Pictures with circuit source files

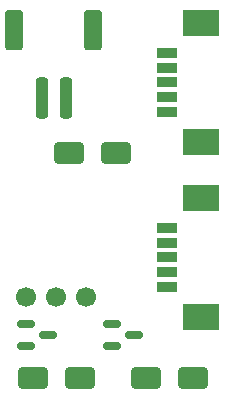
<source format=gbr>
%TF.GenerationSoftware,KiCad,Pcbnew,9.0.1*%
%TF.CreationDate,2025-06-09T01:02:34-04:00*%
%TF.ProjectId,Pneumatactors_1Xiao_PiezoPumps_2Valves,506e6575-6d61-4746-9163-746f72735f31,rev?*%
%TF.SameCoordinates,Original*%
%TF.FileFunction,Soldermask,Bot*%
%TF.FilePolarity,Negative*%
%FSLAX46Y46*%
G04 Gerber Fmt 4.6, Leading zero omitted, Abs format (unit mm)*
G04 Created by KiCad (PCBNEW 9.0.1) date 2025-06-09 01:02:34*
%MOMM*%
%LPD*%
G01*
G04 APERTURE LIST*
G04 Aperture macros list*
%AMRoundRect*
0 Rectangle with rounded corners*
0 $1 Rounding radius*
0 $2 $3 $4 $5 $6 $7 $8 $9 X,Y pos of 4 corners*
0 Add a 4 corners polygon primitive as box body*
4,1,4,$2,$3,$4,$5,$6,$7,$8,$9,$2,$3,0*
0 Add four circle primitives for the rounded corners*
1,1,$1+$1,$2,$3*
1,1,$1+$1,$4,$5*
1,1,$1+$1,$6,$7*
1,1,$1+$1,$8,$9*
0 Add four rect primitives between the rounded corners*
20,1,$1+$1,$2,$3,$4,$5,0*
20,1,$1+$1,$4,$5,$6,$7,0*
20,1,$1+$1,$6,$7,$8,$9,0*
20,1,$1+$1,$8,$9,$2,$3,0*%
G04 Aperture macros list end*
%ADD10RoundRect,0.250000X1.000000X0.650000X-1.000000X0.650000X-1.000000X-0.650000X1.000000X-0.650000X0*%
%ADD11RoundRect,0.250000X-0.250000X-1.500000X0.250000X-1.500000X0.250000X1.500000X-0.250000X1.500000X0*%
%ADD12RoundRect,0.250001X-0.499999X-1.449999X0.499999X-1.449999X0.499999X1.449999X-0.499999X1.449999X0*%
%ADD13R,1.701800X0.812800*%
%ADD14R,3.098800X2.209800*%
%ADD15RoundRect,0.150000X-0.587500X-0.150000X0.587500X-0.150000X0.587500X0.150000X-0.587500X0.150000X0*%
%ADD16C,1.700000*%
G04 APERTURE END LIST*
D10*
%TO.C,D2*%
X37306000Y-85348501D03*
X33306000Y-85348501D03*
%TD*%
%TO.C,D1*%
X40386000Y-66294000D03*
X36386000Y-66294000D03*
%TD*%
D11*
%TO.C,J3*%
X34100000Y-61630000D03*
X36100000Y-61630000D03*
D12*
X31750000Y-55880000D03*
X38450000Y-55880000D03*
%TD*%
D13*
%TO.C,J1*%
X44704000Y-72654000D03*
X44704000Y-73904000D03*
X44704000Y-75154000D03*
X44704000Y-76404000D03*
X44704000Y-77654000D03*
D14*
X47603999Y-80204000D03*
X47603999Y-70104000D03*
%TD*%
D15*
%TO.C,Q1*%
X32766000Y-82672000D03*
X32766000Y-80772000D03*
X34641000Y-81722000D03*
%TD*%
%TO.C,Q2*%
X40035000Y-82672000D03*
X40035000Y-80772000D03*
X41910000Y-81722000D03*
%TD*%
D13*
%TO.C,J2*%
X44704000Y-57825000D03*
X44704000Y-59075000D03*
X44704000Y-60325000D03*
X44704000Y-61575000D03*
X44704000Y-62825000D03*
D14*
X47603999Y-65375000D03*
X47603999Y-55275000D03*
%TD*%
D10*
%TO.C,D3*%
X46887500Y-85348501D03*
X42887500Y-85348501D03*
%TD*%
D16*
%TO.C,U2*%
X37846000Y-78486000D03*
X35306000Y-78486000D03*
X32766000Y-78486000D03*
%TD*%
M02*

</source>
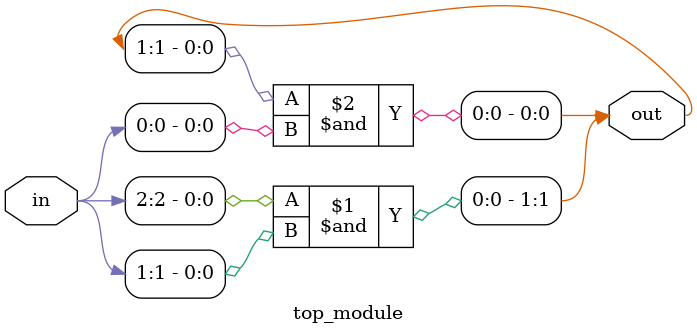
<source format=sv>
module top_module (
	input [2:0] in,
	output [1:0] out
);
	assign out[1] = in[2] & in[1];   // Perform AND gate operation on the 2nd and 1st bits of the input
	assign out[0] = out[1] & in[0];  // Perform AND gate operation on the previous AND output and the 0th bit of the input
endmodule

</source>
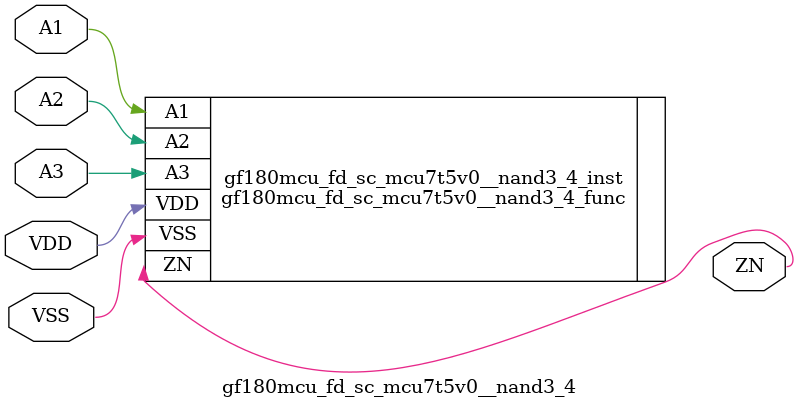
<source format=v>

module gf180mcu_fd_sc_mcu7t5v0__nand3_4( A2, ZN, A3, A1, VDD, VSS );
input A1, A2, A3;
inout VDD, VSS;
output ZN;

   `ifdef FUNCTIONAL  //  functional //

	gf180mcu_fd_sc_mcu7t5v0__nand3_4_func gf180mcu_fd_sc_mcu7t5v0__nand3_4_behav_inst(.A2(A2),.ZN(ZN),.A3(A3),.A1(A1),.VDD(VDD),.VSS(VSS));

   `else

	gf180mcu_fd_sc_mcu7t5v0__nand3_4_func gf180mcu_fd_sc_mcu7t5v0__nand3_4_inst(.A2(A2),.ZN(ZN),.A3(A3),.A1(A1),.VDD(VDD),.VSS(VSS));

	// spec_gates_begin


	// spec_gates_end



   specify

	// specify_block_begin

	// comb arc A1 --> ZN
	 (A1 => ZN) = (1.0,1.0);

	// comb arc A2 --> ZN
	 (A2 => ZN) = (1.0,1.0);

	// comb arc A3 --> ZN
	 (A3 => ZN) = (1.0,1.0);

	// specify_block_end

   endspecify

   `endif

endmodule

</source>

» Work item:
If pictures appear in the data, do not print them; repeat the rest exactly.

» Response below:
<source format=gbr>
%TF.GenerationSoftware,KiCad,Pcbnew,9.0.1*%
%TF.CreationDate,2025-06-09T01:02:34-04:00*%
%TF.ProjectId,Pneumatactors_1Xiao_PiezoPumps_2Valves,506e6575-6d61-4746-9163-746f72735f31,rev?*%
%TF.SameCoordinates,Original*%
%TF.FileFunction,Soldermask,Bot*%
%TF.FilePolarity,Negative*%
%FSLAX46Y46*%
G04 Gerber Fmt 4.6, Leading zero omitted, Abs format (unit mm)*
G04 Created by KiCad (PCBNEW 9.0.1) date 2025-06-09 01:02:34*
%MOMM*%
%LPD*%
G01*
G04 APERTURE LIST*
G04 Aperture macros list*
%AMRoundRect*
0 Rectangle with rounded corners*
0 $1 Rounding radius*
0 $2 $3 $4 $5 $6 $7 $8 $9 X,Y pos of 4 corners*
0 Add a 4 corners polygon primitive as box body*
4,1,4,$2,$3,$4,$5,$6,$7,$8,$9,$2,$3,0*
0 Add four circle primitives for the rounded corners*
1,1,$1+$1,$2,$3*
1,1,$1+$1,$4,$5*
1,1,$1+$1,$6,$7*
1,1,$1+$1,$8,$9*
0 Add four rect primitives between the rounded corners*
20,1,$1+$1,$2,$3,$4,$5,0*
20,1,$1+$1,$4,$5,$6,$7,0*
20,1,$1+$1,$6,$7,$8,$9,0*
20,1,$1+$1,$8,$9,$2,$3,0*%
G04 Aperture macros list end*
%ADD10RoundRect,0.250000X1.000000X0.650000X-1.000000X0.650000X-1.000000X-0.650000X1.000000X-0.650000X0*%
%ADD11RoundRect,0.250000X-0.250000X-1.500000X0.250000X-1.500000X0.250000X1.500000X-0.250000X1.500000X0*%
%ADD12RoundRect,0.250001X-0.499999X-1.449999X0.499999X-1.449999X0.499999X1.449999X-0.499999X1.449999X0*%
%ADD13R,1.701800X0.812800*%
%ADD14R,3.098800X2.209800*%
%ADD15RoundRect,0.150000X-0.587500X-0.150000X0.587500X-0.150000X0.587500X0.150000X-0.587500X0.150000X0*%
%ADD16C,1.700000*%
G04 APERTURE END LIST*
D10*
%TO.C,D2*%
X37306000Y-85348501D03*
X33306000Y-85348501D03*
%TD*%
%TO.C,D1*%
X40386000Y-66294000D03*
X36386000Y-66294000D03*
%TD*%
D11*
%TO.C,J3*%
X34100000Y-61630000D03*
X36100000Y-61630000D03*
D12*
X31750000Y-55880000D03*
X38450000Y-55880000D03*
%TD*%
D13*
%TO.C,J1*%
X44704000Y-72654000D03*
X44704000Y-73904000D03*
X44704000Y-75154000D03*
X44704000Y-76404000D03*
X44704000Y-77654000D03*
D14*
X47603999Y-80204000D03*
X47603999Y-70104000D03*
%TD*%
D15*
%TO.C,Q1*%
X32766000Y-82672000D03*
X32766000Y-80772000D03*
X34641000Y-81722000D03*
%TD*%
%TO.C,Q2*%
X40035000Y-82672000D03*
X40035000Y-80772000D03*
X41910000Y-81722000D03*
%TD*%
D13*
%TO.C,J2*%
X44704000Y-57825000D03*
X44704000Y-59075000D03*
X44704000Y-60325000D03*
X44704000Y-61575000D03*
X44704000Y-62825000D03*
D14*
X47603999Y-65375000D03*
X47603999Y-55275000D03*
%TD*%
D10*
%TO.C,D3*%
X46887500Y-85348501D03*
X42887500Y-85348501D03*
%TD*%
D16*
%TO.C,U2*%
X37846000Y-78486000D03*
X35306000Y-78486000D03*
X32766000Y-78486000D03*
%TD*%
M02*

</source>
<source format=sv>
module top_module (
	input [2:0] in,
	output [1:0] out
);
	assign out[1] = in[2] & in[1];   // Perform AND gate operation on the 2nd and 1st bits of the input
	assign out[0] = out[1] & in[0];  // Perform AND gate operation on the previous AND output and the 0th bit of the input
endmodule

</source>
<source format=v>

module gf180mcu_fd_sc_mcu7t5v0__nand3_4( A2, ZN, A3, A1, VDD, VSS );
input A1, A2, A3;
inout VDD, VSS;
output ZN;

   `ifdef FUNCTIONAL  //  functional //

	gf180mcu_fd_sc_mcu7t5v0__nand3_4_func gf180mcu_fd_sc_mcu7t5v0__nand3_4_behav_inst(.A2(A2),.ZN(ZN),.A3(A3),.A1(A1),.VDD(VDD),.VSS(VSS));

   `else

	gf180mcu_fd_sc_mcu7t5v0__nand3_4_func gf180mcu_fd_sc_mcu7t5v0__nand3_4_inst(.A2(A2),.ZN(ZN),.A3(A3),.A1(A1),.VDD(VDD),.VSS(VSS));

	// spec_gates_begin


	// spec_gates_end



   specify

	// specify_block_begin

	// comb arc A1 --> ZN
	 (A1 => ZN) = (1.0,1.0);

	// comb arc A2 --> ZN
	 (A2 => ZN) = (1.0,1.0);

	// comb arc A3 --> ZN
	 (A3 => ZN) = (1.0,1.0);

	// specify_block_end

   endspecify

   `endif

endmodule

</source>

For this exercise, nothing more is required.